• _The data_:

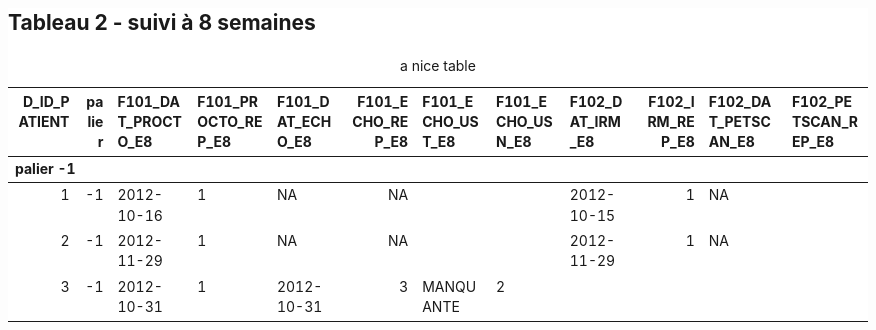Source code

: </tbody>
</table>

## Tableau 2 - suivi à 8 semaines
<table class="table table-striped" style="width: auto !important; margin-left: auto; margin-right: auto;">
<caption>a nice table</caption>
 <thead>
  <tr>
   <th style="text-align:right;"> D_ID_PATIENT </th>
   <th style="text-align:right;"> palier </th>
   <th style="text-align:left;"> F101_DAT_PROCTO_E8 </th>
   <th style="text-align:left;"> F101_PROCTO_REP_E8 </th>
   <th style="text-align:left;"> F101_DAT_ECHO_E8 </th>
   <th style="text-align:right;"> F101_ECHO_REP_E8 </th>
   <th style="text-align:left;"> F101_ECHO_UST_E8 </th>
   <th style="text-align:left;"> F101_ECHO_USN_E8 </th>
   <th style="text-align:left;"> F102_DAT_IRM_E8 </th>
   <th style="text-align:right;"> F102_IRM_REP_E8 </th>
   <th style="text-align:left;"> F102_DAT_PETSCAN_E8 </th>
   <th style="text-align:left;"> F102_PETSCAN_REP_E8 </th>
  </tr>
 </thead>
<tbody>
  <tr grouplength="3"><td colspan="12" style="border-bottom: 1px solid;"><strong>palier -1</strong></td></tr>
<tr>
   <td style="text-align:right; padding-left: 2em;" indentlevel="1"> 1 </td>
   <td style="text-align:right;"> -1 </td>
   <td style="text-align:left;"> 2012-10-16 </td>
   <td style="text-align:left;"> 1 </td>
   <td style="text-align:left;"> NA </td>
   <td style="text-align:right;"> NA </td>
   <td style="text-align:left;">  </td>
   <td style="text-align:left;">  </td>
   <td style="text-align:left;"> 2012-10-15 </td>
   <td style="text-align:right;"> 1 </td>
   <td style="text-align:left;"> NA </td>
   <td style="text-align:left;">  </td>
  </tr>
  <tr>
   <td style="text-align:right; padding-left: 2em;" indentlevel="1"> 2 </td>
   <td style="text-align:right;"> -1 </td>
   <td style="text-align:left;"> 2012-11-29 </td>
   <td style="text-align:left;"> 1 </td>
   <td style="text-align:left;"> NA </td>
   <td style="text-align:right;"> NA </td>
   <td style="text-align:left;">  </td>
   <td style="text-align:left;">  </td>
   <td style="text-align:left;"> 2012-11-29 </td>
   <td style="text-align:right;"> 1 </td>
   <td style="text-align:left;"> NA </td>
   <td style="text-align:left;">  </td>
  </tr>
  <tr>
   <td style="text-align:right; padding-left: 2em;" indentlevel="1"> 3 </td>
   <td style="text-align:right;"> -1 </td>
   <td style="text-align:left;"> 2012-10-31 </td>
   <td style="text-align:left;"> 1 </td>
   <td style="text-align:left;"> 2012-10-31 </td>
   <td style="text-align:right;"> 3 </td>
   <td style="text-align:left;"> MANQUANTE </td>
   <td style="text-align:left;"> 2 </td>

---

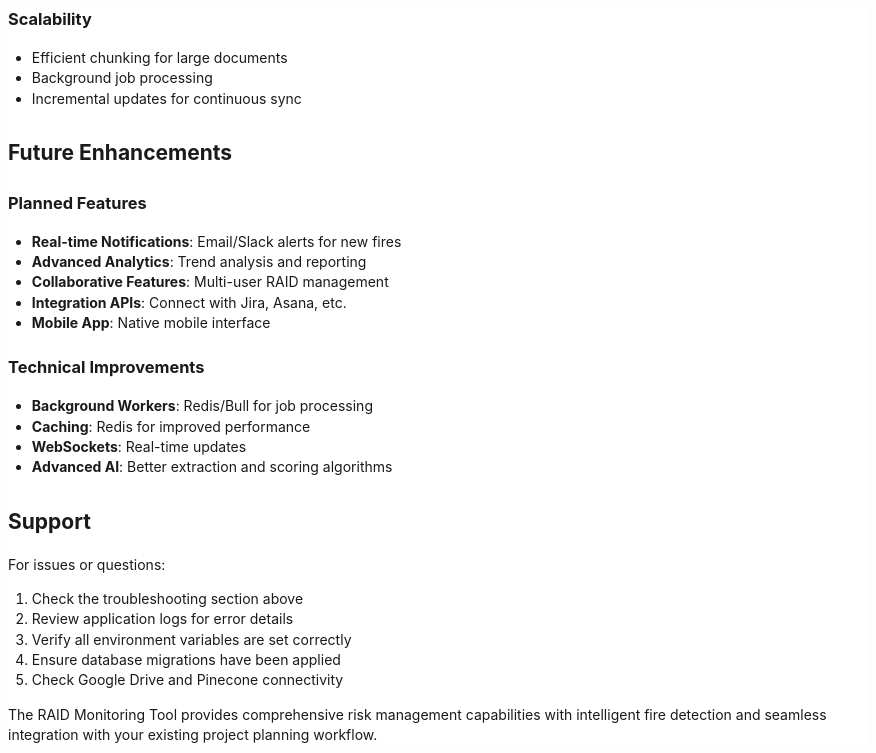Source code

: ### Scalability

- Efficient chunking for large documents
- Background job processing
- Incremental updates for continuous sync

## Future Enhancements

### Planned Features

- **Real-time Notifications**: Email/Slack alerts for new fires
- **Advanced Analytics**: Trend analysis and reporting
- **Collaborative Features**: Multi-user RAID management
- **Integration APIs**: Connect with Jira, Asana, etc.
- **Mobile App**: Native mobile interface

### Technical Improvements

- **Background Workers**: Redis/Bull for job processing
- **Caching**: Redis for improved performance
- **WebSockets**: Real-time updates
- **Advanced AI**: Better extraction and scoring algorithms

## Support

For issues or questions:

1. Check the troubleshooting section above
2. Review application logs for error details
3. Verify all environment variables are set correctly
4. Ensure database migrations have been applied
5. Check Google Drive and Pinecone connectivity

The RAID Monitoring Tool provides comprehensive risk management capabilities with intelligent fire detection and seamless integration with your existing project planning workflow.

• _Exercise_: Report the tally of lines in the listing that carry the string "RAID", and nothing else.

• _Task answer_: 2